The Cotswold Water Park is an excellent birding destination throughout the year; ranging from 20,000 wintering waterbirds, to 21,000 wintering gulls, to vast numbers of breeding warblers along with Nightingales, Little Ringed Plover and Common Tern, there is always something of interest here!
Internationally important for winter waterbirds
Large numbers of nightingale and breeding warblers
Impressive displays of starlings
The Cotswold Water Park Bird Blog
For really up to date sightings and information on what to see where in the Cotswold Water Park, the CWP Bird Blog is a great place to start. Launched in 2006 to promote birding in the CWP and to provide a central repository for birding information for the CWP it highlights what has been seen in recent days and shows which of the 150 lakes are good locations to visit. The Bird Blog is maintained and updated by volunteers – if you have any sightings why not send them in?
© Andy Rouse
Birdwatching in the Cotswold Water Park
Due to the central location of the Cotswold Water Park and the vast area of wetland habitats, bird monitoring and ringing studies are showing that this area is an important stop-over for feeding for migrating birds, during both the Spring and the Autumn. Almost anything can turn up, and frequently does!
There are several bird hides from which to see a great variety of birds, but often it is from the public footpaths around the lakes where birdwatchers can get their best sightings. Most of the lakes have numbers, which are used by the birdwatchers to record sightings on the blog, and which are shown on the CWP Access Map – available to download or from the Gateway Centre.
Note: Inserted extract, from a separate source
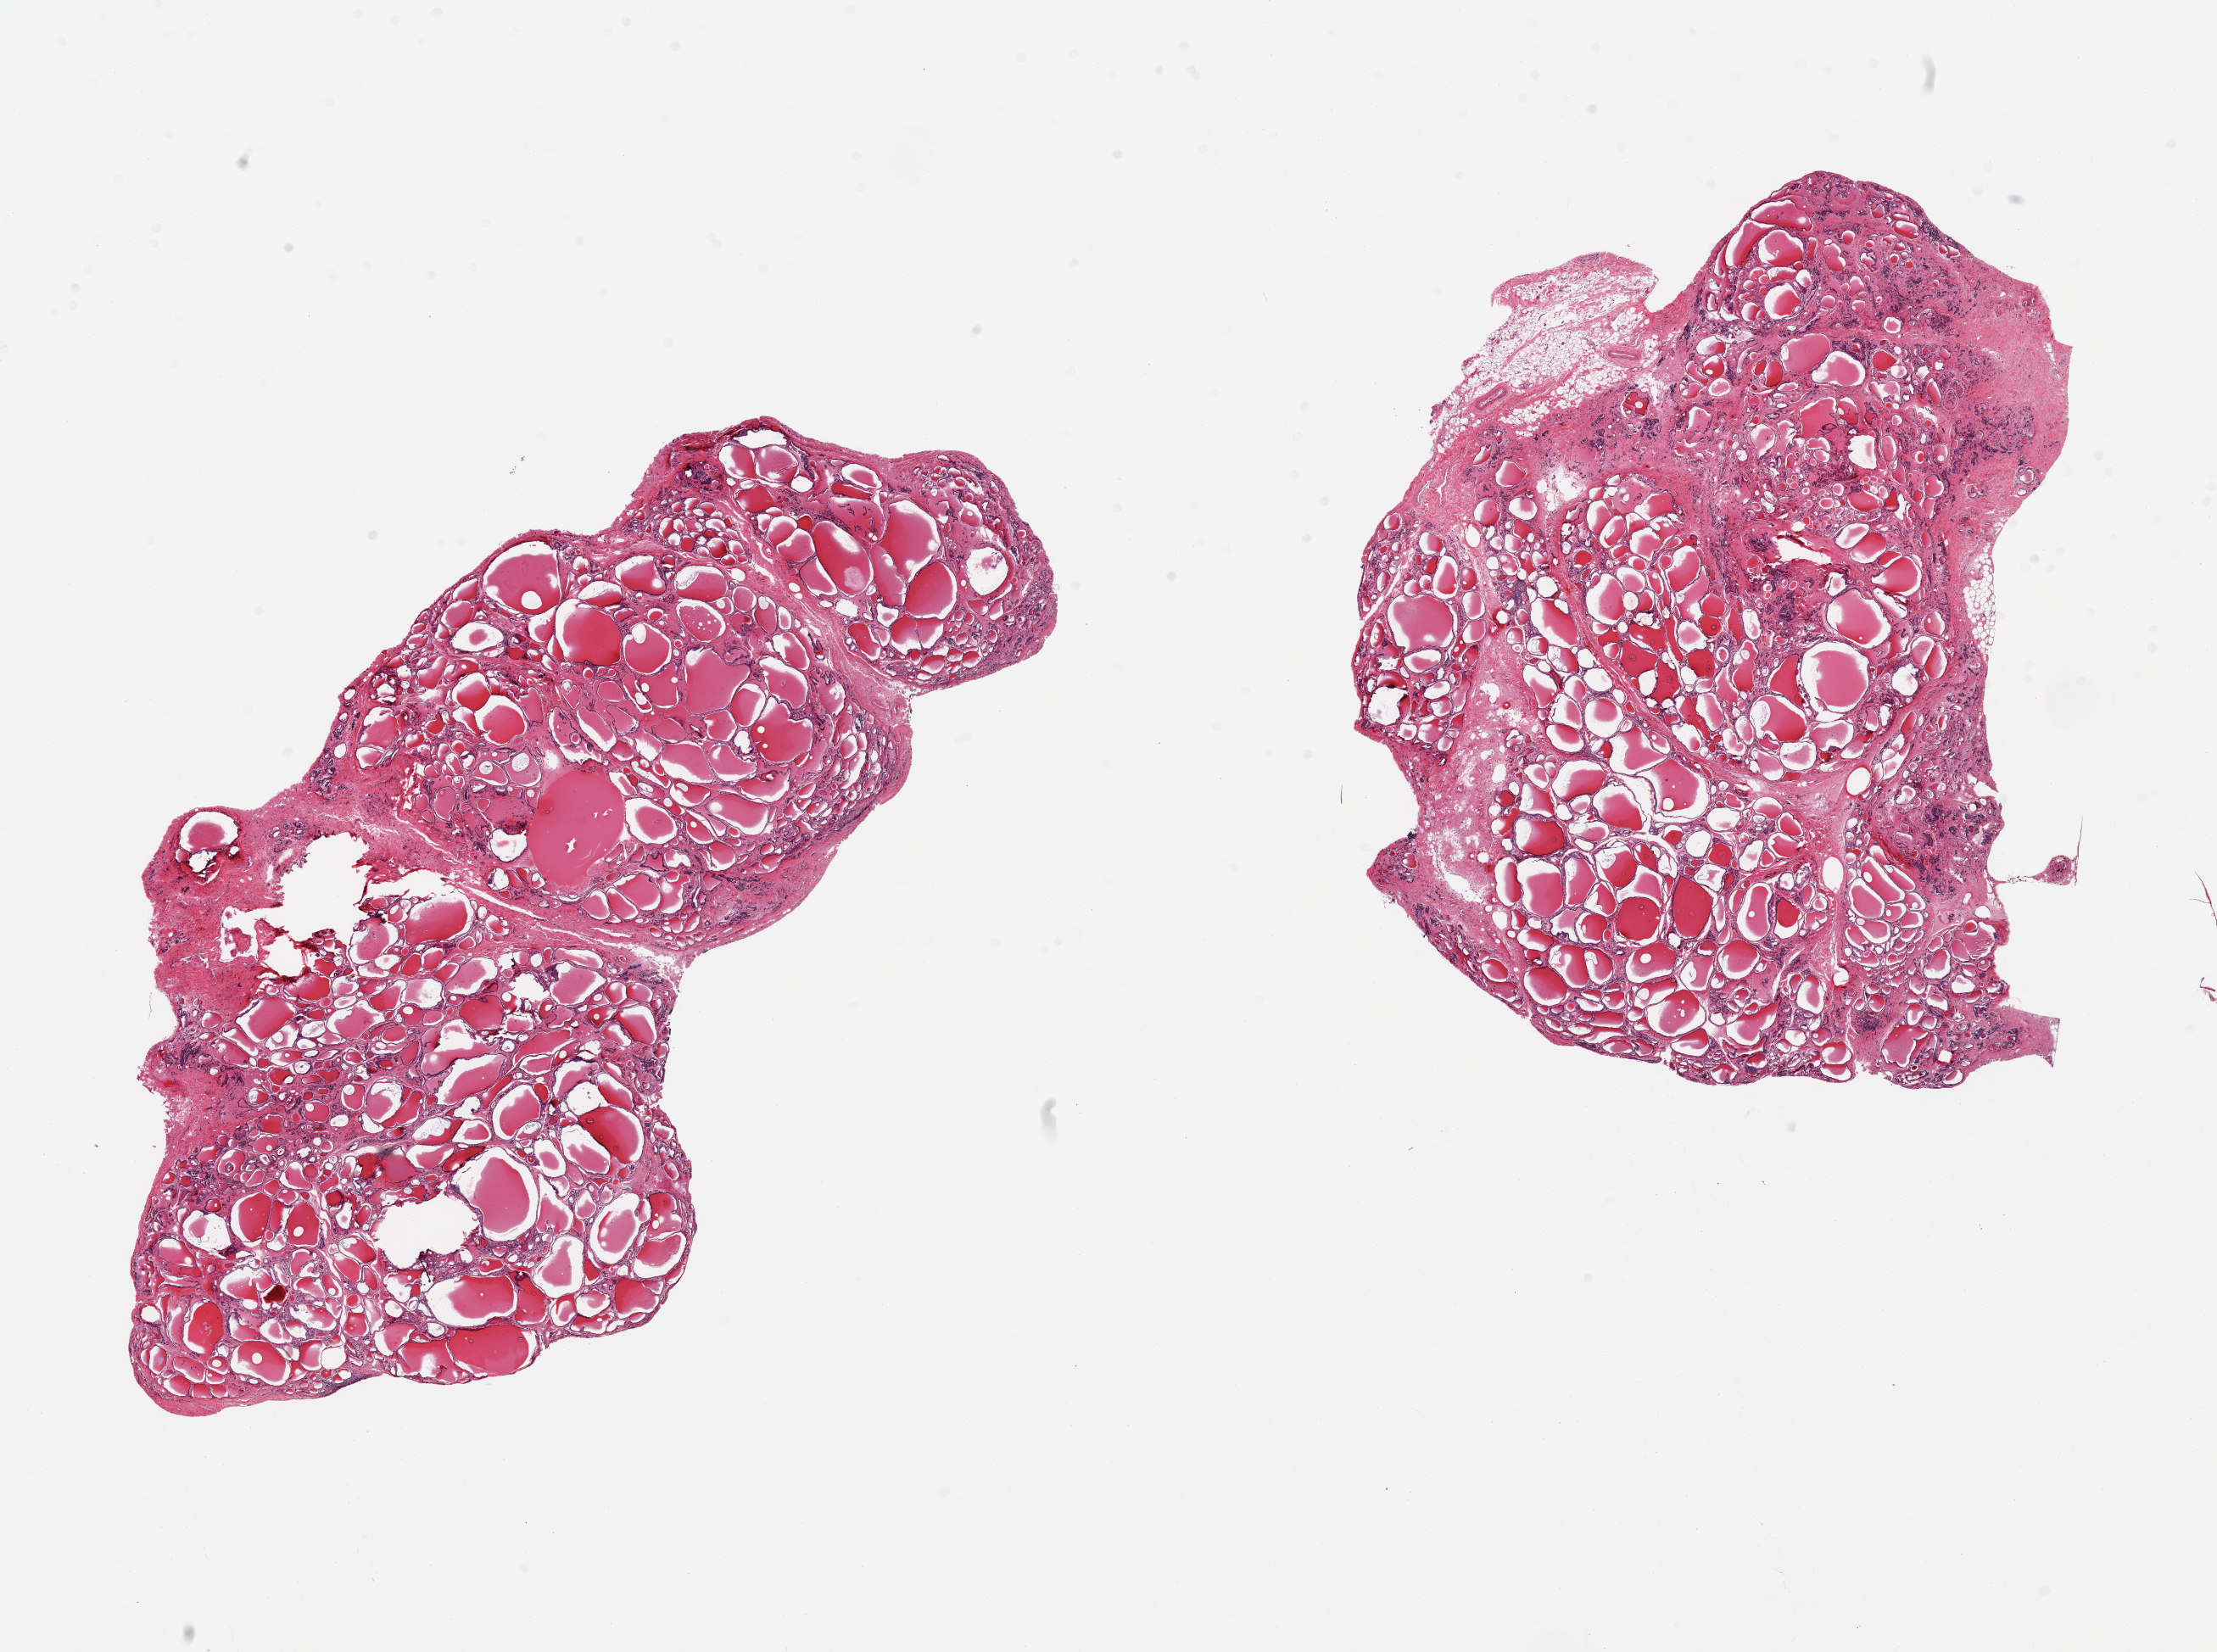
Digitized H&E-stained section, a low-resolution overview of the entire scanned area, about 20.7 x 15.4 mm, PAXgene-fixed paraffin-embedded (PFPE) section, sampled site (target tissue): thyroid, donor tissue sample. Donor: male.
Review note (as recorded): 2 pieces; scattered atrophic areas.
The Cotswold Water Park Trust runs guided walks throughout the year, so keep a look out for details and dates.
Cotswold Water Park Birds leaflet
With such a huge variety of birds visiting and living in the area throughout the year, the Trust has produced seasonal leaflets to help visitors identify some of the species which are special to the Cotswold Water Park. There is also guidance about the best places to see them, but of course nothing in the wild is guaranteed, so it is best to check the Bird Blog as well.
© Richard Tyler
Annual birdwatching highlights
In April and May, warblers and hirundines arrive back in the area along with the Nightingales and Hobbies, often 25 or more, and occasionally with a Red Footed Falcon in tow.
This is a great time for breeding waders such as Little Ringed Plover, Oystercatcher and Lapwing and for large numbers of breeding ducks such as Tufted Duck and Gadwall.
Visit in the Autumn months to experience the sheer number and variety of passage birds migrating through this inland site.
Often the birdwatcher’s preferred season here in the CWP, as there are so few human visitors yet large numbers of wintering waterbirds and gulls.